EXERCISE GOAL: For each line below that contains the word "adviseurs", return that line.

=== INFORMATION GIVEN ===

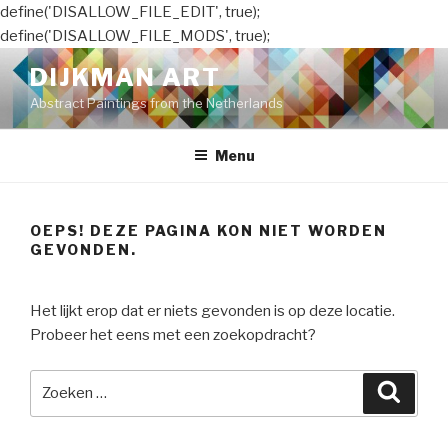
define('DISALLOW_FILE_EDIT', true);
define('DISALLOW_FILE_MODS', true);
Naar
DIJKMAN ART
de
Abstract Paintings from the Netherlands
inhoud
springen
Menu
OEPS! DEZE PAGINA KON NIET WORDEN
GEVONDEN.
Het lijkt erop dat er niets gevonden is op deze locatie.
Probeer het eens met een zoekopdracht?
Zoeken
Zoeke
naar:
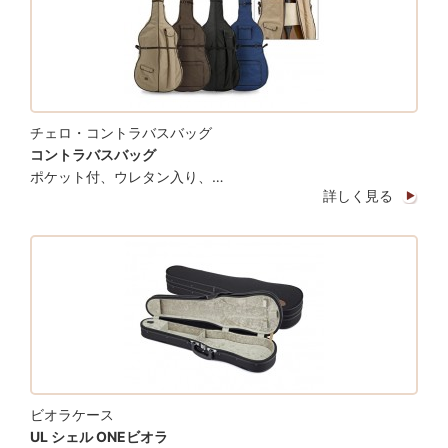
チェロ・コントラバスバッグ
コントラバスバッグ
ポケット付、ウレタン入り、…
詳しく見る
ビオラケース
UL シェル ONEビオラ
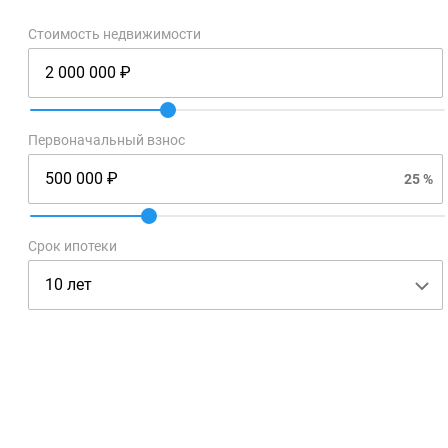
Стоимость недвижимости
Первоначальный взнос
25 %
Срок ипотеки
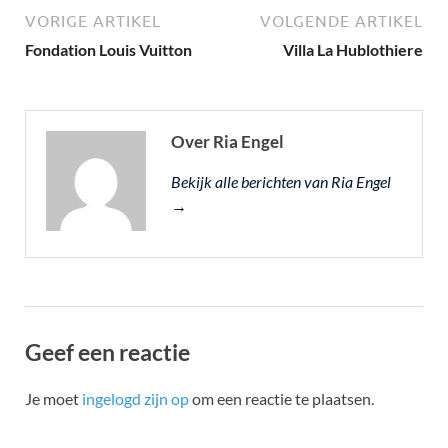
VORIGE ARTIKEL
VOLGENDE ARTIKEL
Fondation Louis Vuitton
Villa La Hublothiere
Over Ria Engel
Bekijk alle berichten van Ria Engel
→
Geef een reactie
Je moet
ingelogd zijn op
om een reactie te plaatsen.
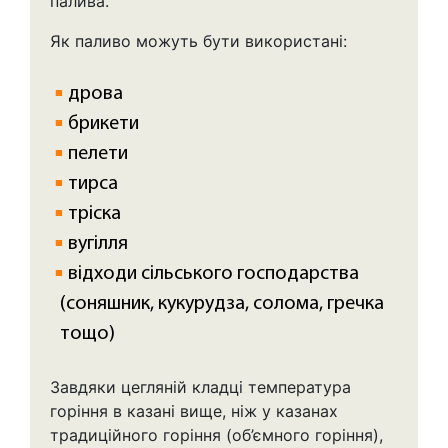
палива.
Як паливо можуть бути використані:
дрова
брикети
пелети
тирса
тріска
вугілля
відходи сільського господарства
(соняшник, кукурудза, солома, гречка
тощо)
Завдяки цегляній кладці температура
горіння в казані вище, ніж у казанах
традиційного горіння (об’ємного горіння),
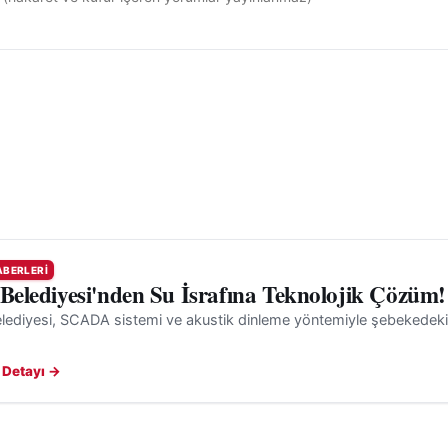
ABERLERI
 Belediyesi'nden Su İsrafına Teknolojik Çözüm!
lediyesi, SCADA sistemi ve akustik dinleme yöntemiyle şebekedeki gi
 Detayı →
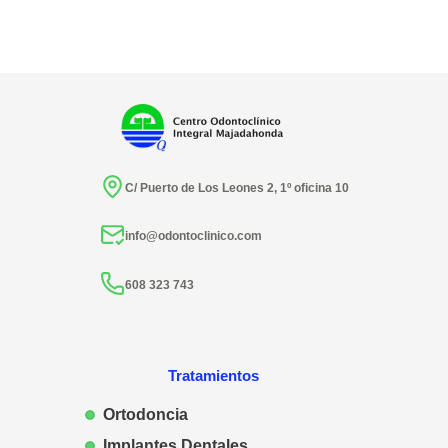
C/ Puerto de Los Leones 2, 1º oficina 10
info@odontoclinico.com
608 323 743
Tratamientos
Ortodoncia
Implantes Dentales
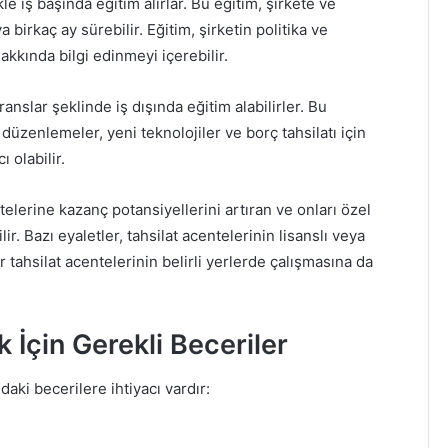
kle iş başında eğitim alırlar. Bu eğitim, şirkete ve
birkaç ay sürebilir. Eğitim, şirketin politika ve
hakkında bilgi edinmeyi içerebilir.
nslar şeklinde iş dışında eğitim alabilirler. Bu
 düzenlemeler, yeni teknolojiler ve borç tahsilatı için
 olabilir.
ntelerine kazanç potansiyellerini artıran ve onları özel
ir. Bazı eyaletler, tahsilat acentelerinin lisanslı veya
ar tahsilat acentelerinin belirli yerlerde çalışmasına da
 İçin Gerekli Beceriler
daki becerilere ihtiyacı vardır:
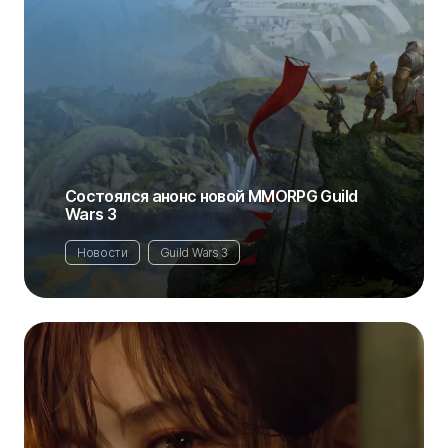
Состоялся анонс новой MMORPG Guild
Wars 3
Новости
Guild Wars 3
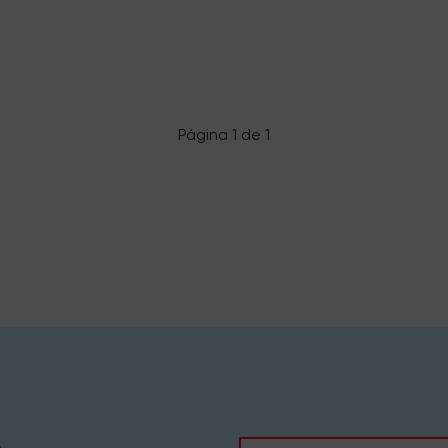
Página 1 de 1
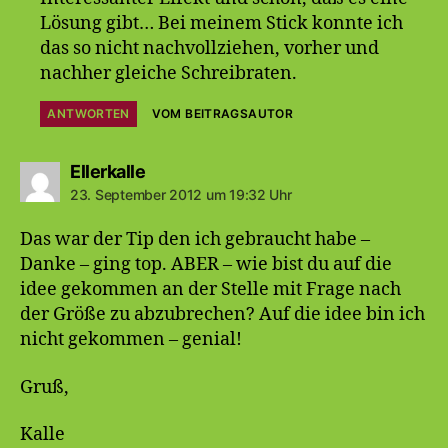
Lösung gibt… Bei meinem Stick konnte ich
das so nicht nachvollziehen, vorher und
nachher gleiche Schreibraten.
ANTWORTEN
VOM BEITRAGSAUTOR
sagt:
Ellerkalle
23. September 2012 um 19:32 Uhr
Das war der Tip den ich gebraucht habe –
Danke – ging top. ABER – wie bist du auf die
idee gekommen an der Stelle mit Frage nach
der Größe zu abzubrechen? Auf die idee bin ich
nicht gekommen – genial!
Gruß,
Kalle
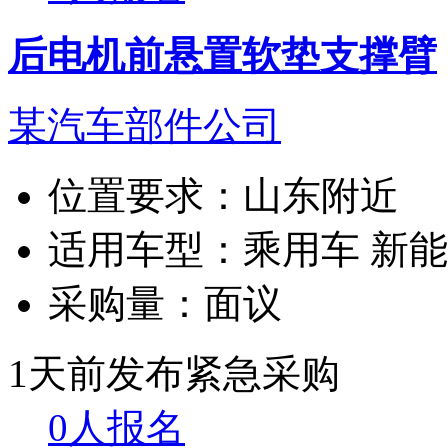
后电机前悬置软垫支撑臂
某汽车部件公司
位置要求：
山东附近
适用车型：
乘用车 新
采购量：
面议
1天前发布
紧急采购
0人报名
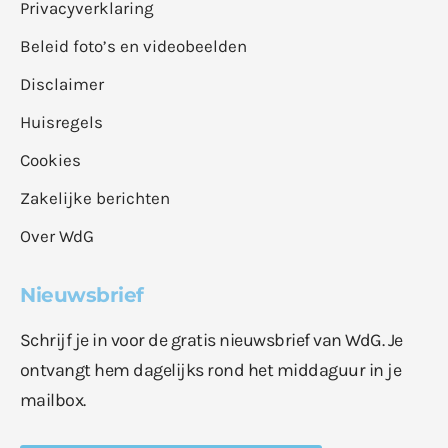
Privacyverklaring
Beleid foto’s en videobeelden
Disclaimer
Huisregels
Cookies
Zakelijke berichten
Over WdG
Nieuwsbrief
Schrijf je in voor de gratis nieuwsbrief van WdG. Je
ontvangt hem dagelijks rond het middaguur in je
mailbox.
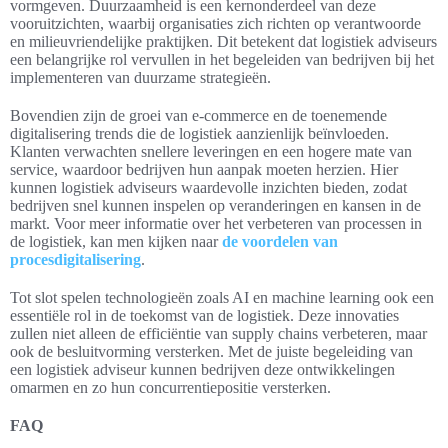
vormgeven. Duurzaamheid is een kernonderdeel van deze
vooruitzichten, waarbij organisaties zich richten op verantwoorde
en milieuvriendelijke praktijken. Dit betekent dat logistiek adviseurs
een belangrijke rol vervullen in het begeleiden van bedrijven bij het
implementeren van duurzame strategieën.
Bovendien zijn de groei van e-commerce en de toenemende
digitalisering trends die de logistiek aanzienlijk beïnvloeden.
Klanten verwachten snellere leveringen en een hogere mate van
service, waardoor bedrijven hun aanpak moeten herzien. Hier
kunnen logistiek adviseurs waardevolle inzichten bieden, zodat
bedrijven snel kunnen inspelen op veranderingen en kansen in de
markt. Voor meer informatie over het verbeteren van processen in
de logistiek, kan men kijken naar
de voordelen van
procesdigitalisering
.
Tot slot spelen technologieën zoals AI en machine learning ook een
essentiële rol in de toekomst van de logistiek. Deze innovaties
zullen niet alleen de efficiëntie van supply chains verbeteren, maar
ook de besluitvorming versterken. Met de juiste begeleiding van
een logistiek adviseur kunnen bedrijven deze ontwikkelingen
omarmen en zo hun concurrentiepositie versterken.
FAQ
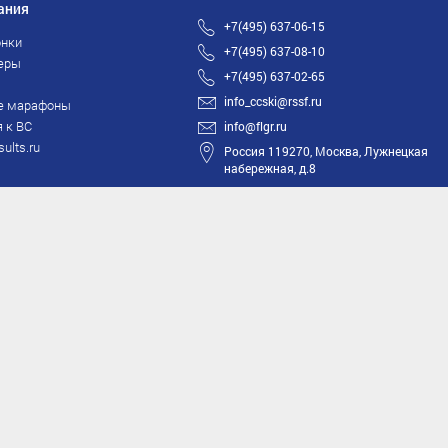
ания
+7(495) 637-06-15
нки
+7(495) 637-08-10
еры
+7(495) 637-02-65
info_ccski@rssf.ru
е марафоны
 к ВС
info@flgr.ru
sults.ru
Россия 119270, Москва, Лужнецкая
набережная, д.8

===

REPLY:
en milieuvriendelijke praktijken. Dit betekent dat logistiek adviseurs
kunnen logistiek adviseurs waardevolle inzichten bieden, zodat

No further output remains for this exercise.